清晨倒算不上清静。
远处时不时有钟声、人声和噼啪爆裂声传来,但都不过分,也并未在耳边炸响。被窝里还有年年和她共同营造出来的暖意,实在是舍不得挪开半步。
年年是天蒙蒙亮才钻进被窝的,夜里这个位置被另外的人占据,像是两个游魂渴望这场平静的、不被打扰的安眠不知多久。
夏有米前半段的确被震撼到了,为她的发现。
但后面就是故意维持迷瞪状态,避开更进一步的缠绵发展,她最多也只能忍受睡个素觉了,在对方身上气息干净的前提下。
不得不承认很多进展出乎意料。
夏有米原先预估要跟皇帝对上,至少对方要表露几番嘲讽,顺便拉拔更多好处到自己身上,可封承原一直到年宴前都不曾出来见一面,包括夜里不惊动她的打探。

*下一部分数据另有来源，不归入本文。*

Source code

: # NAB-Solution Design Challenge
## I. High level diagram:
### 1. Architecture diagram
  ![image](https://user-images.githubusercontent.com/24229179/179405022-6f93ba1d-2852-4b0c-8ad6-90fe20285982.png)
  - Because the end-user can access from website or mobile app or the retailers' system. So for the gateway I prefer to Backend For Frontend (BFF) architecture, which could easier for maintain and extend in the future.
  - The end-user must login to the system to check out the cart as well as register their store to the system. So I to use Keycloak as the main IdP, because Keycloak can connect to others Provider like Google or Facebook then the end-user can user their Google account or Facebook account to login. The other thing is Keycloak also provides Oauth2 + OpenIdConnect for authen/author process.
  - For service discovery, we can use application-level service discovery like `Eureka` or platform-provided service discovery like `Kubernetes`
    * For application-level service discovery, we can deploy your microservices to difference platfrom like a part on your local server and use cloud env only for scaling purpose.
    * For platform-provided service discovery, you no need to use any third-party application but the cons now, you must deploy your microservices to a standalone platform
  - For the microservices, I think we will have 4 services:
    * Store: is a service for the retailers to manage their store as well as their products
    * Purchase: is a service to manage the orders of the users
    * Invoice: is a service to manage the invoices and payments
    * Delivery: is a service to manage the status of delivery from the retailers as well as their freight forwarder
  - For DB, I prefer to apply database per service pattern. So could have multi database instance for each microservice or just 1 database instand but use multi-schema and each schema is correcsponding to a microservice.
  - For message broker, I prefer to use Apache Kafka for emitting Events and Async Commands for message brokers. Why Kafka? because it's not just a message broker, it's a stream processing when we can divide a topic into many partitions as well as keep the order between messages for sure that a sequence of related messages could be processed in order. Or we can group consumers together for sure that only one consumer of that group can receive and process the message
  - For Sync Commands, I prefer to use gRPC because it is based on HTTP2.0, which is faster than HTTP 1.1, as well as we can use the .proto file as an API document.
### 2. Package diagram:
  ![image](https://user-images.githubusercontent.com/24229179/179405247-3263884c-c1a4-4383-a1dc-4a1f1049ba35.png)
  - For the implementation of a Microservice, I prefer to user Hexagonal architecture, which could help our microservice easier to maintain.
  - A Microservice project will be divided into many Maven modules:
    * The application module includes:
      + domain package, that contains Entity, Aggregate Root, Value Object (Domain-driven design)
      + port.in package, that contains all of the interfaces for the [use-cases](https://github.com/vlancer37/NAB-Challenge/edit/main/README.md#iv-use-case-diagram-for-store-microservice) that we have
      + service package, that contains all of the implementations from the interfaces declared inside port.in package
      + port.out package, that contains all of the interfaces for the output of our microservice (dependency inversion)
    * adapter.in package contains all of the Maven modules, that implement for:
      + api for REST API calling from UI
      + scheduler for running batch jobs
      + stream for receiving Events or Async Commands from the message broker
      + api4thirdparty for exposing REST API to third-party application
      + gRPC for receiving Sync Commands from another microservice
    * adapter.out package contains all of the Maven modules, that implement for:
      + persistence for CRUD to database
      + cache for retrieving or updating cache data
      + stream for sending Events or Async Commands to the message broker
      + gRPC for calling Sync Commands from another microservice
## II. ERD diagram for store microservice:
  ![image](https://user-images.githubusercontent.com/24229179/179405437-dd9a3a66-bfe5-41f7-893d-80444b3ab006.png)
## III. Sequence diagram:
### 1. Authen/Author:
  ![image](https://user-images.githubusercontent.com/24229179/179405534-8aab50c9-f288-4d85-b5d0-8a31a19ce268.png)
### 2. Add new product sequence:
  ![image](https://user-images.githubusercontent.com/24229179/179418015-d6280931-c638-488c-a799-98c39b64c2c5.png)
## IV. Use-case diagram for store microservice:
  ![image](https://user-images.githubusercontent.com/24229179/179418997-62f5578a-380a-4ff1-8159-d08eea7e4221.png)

等理顺了这条思路,她和年年又试了几个手比较重的招式,想着将来用武力表达她的抗争,尽量丰富虐心戏份,转换成柏拉图式关系。
可是,这一点也没能顺利实现。
因为她发现了完全不同的宴会,从而不受控制地陷入恍惚。
而这种真实的状态让封承原同样抛弃了伪装,没说什么话,可仿佛心灵被紧紧贴在了一起,短暂地让人错误领会成了契合。
只不过比谁先清醒。
年年看着活力依旧,锻炼梳洗吃饭的夏有米,只觉得有东西重重压在了身上。它不清楚怎么了,也没急着让有米给它解释,但它自发地感受到了积极以外的、沉重的、黏稠的情绪。
未及正午,
九王带领的队伍便驶离了京城。
这次他只能慢慢走,因为队伍的正中央还围着一副被人严加看管的华贵棺木。
封承念的表情坚毅,很难看出他此行的艰难,可眼神却还是被迷茫空洞占据。
这跟夏有米昨晚发现的,在自己之外,世界轨迹敷衍造成的机械感不同,是一种真切的彷徨,极少的知情者能推断出九王这是不知该怎么做,如何面对大照国上下刁难?如何将韶侊带回西北?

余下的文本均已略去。